_Task to carry out_:
Using the data below, copy out all lines with the word "down".

═════ Provided data

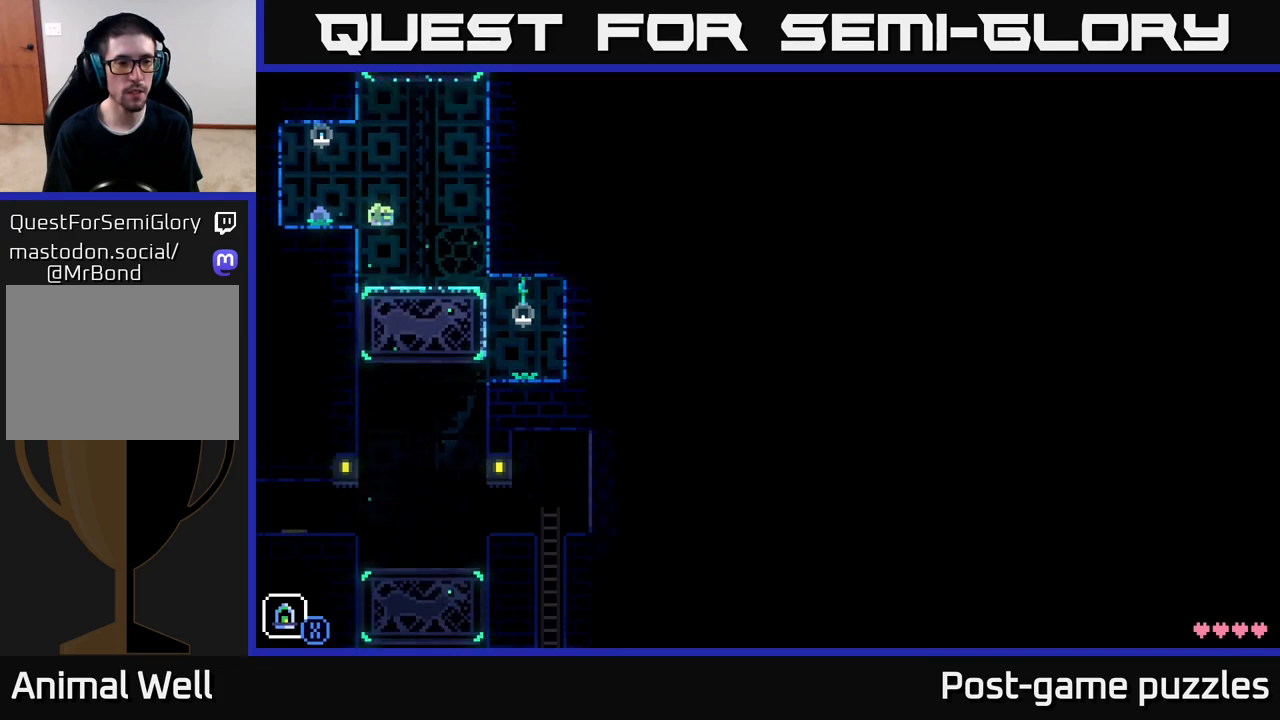
{"buttons": [], "left_stick": "left", "right_stick": "center", "events": [[33, "A", "up"]]}
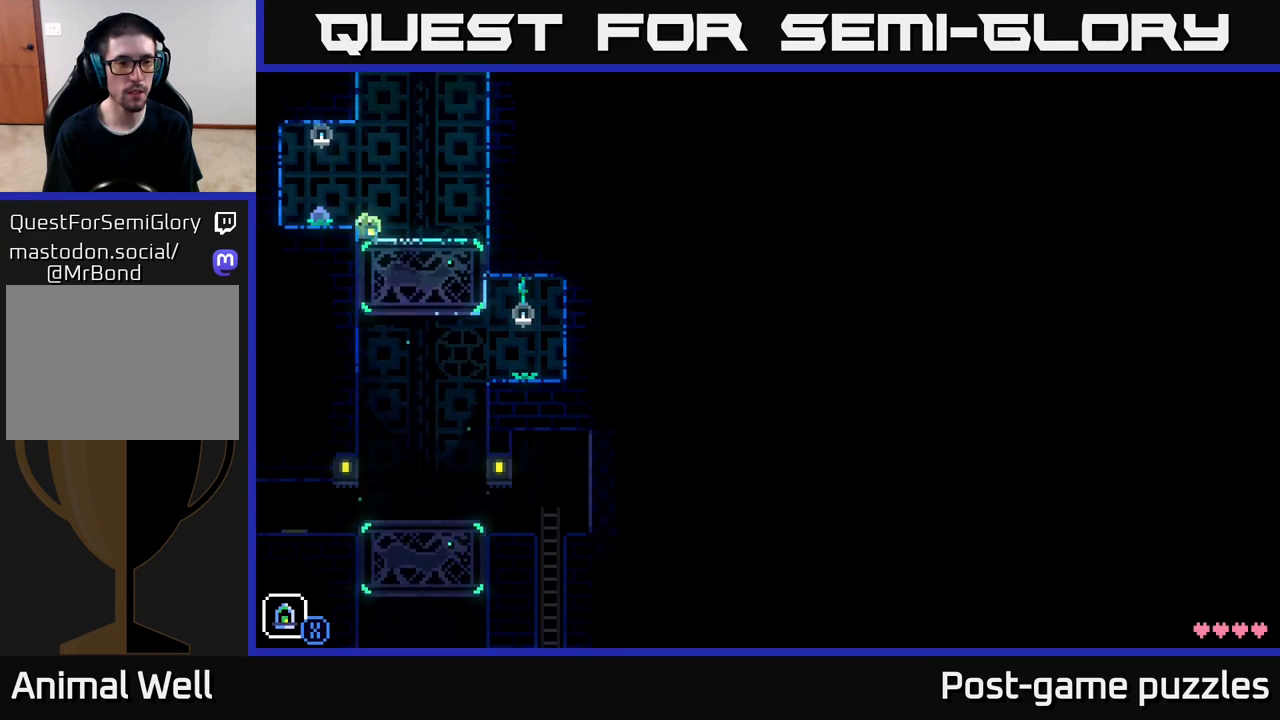
{"buttons": [], "left_stick": "right", "right_stick": "center", "events": [[383, "B", "down"], [433, "left_stick", "right"], [467, "B", "up"]]}
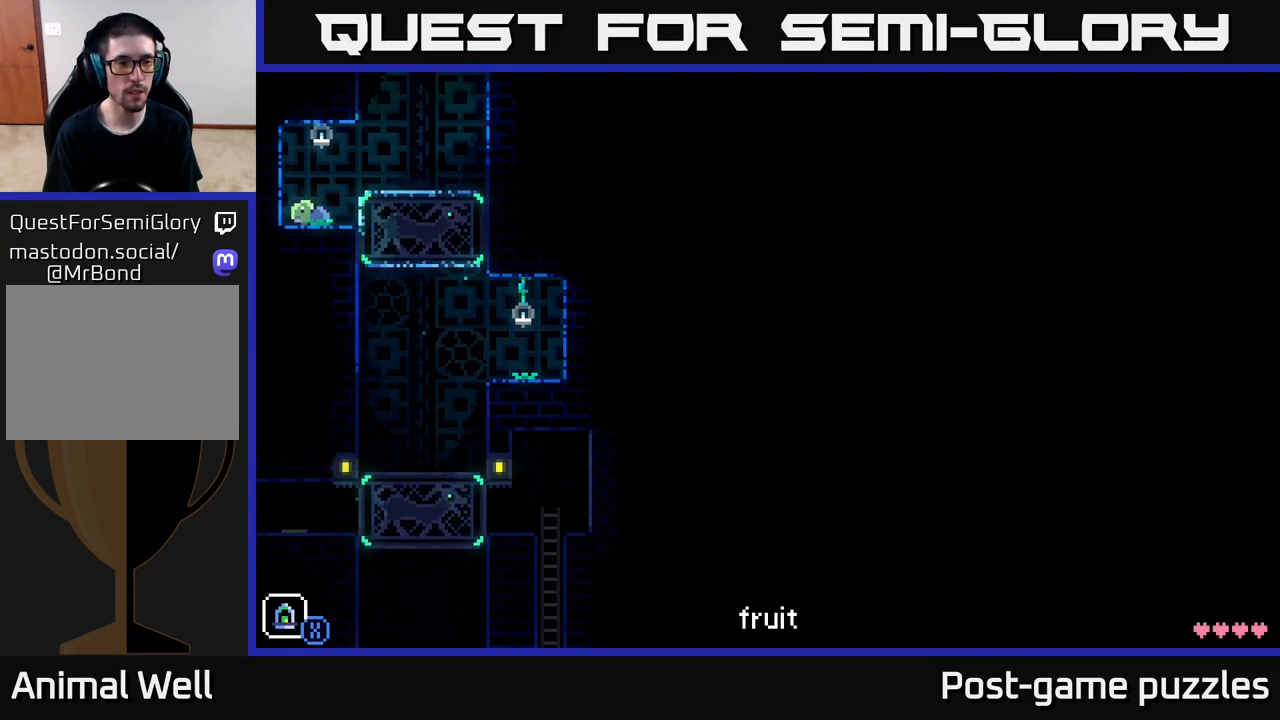
{"buttons": [], "left_stick": "center", "right_stick": "center", "events": [[67, "B", "down"], [167, "B", "up"], [300, "left_stick", "center"]]}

══════════

_Finished task_:
{"buttons": [], "left_stick": "right", "right_stick": "center", "events": [[383, "B", "down"], [433, "left_stick", "right"], [467, "B", "up"]]}
{"buttons": [], "left_stick": "center", "right_stick": "center", "events": [[67, "B", "down"], [167, "B", "up"], [300, "left_stick", "center"]]}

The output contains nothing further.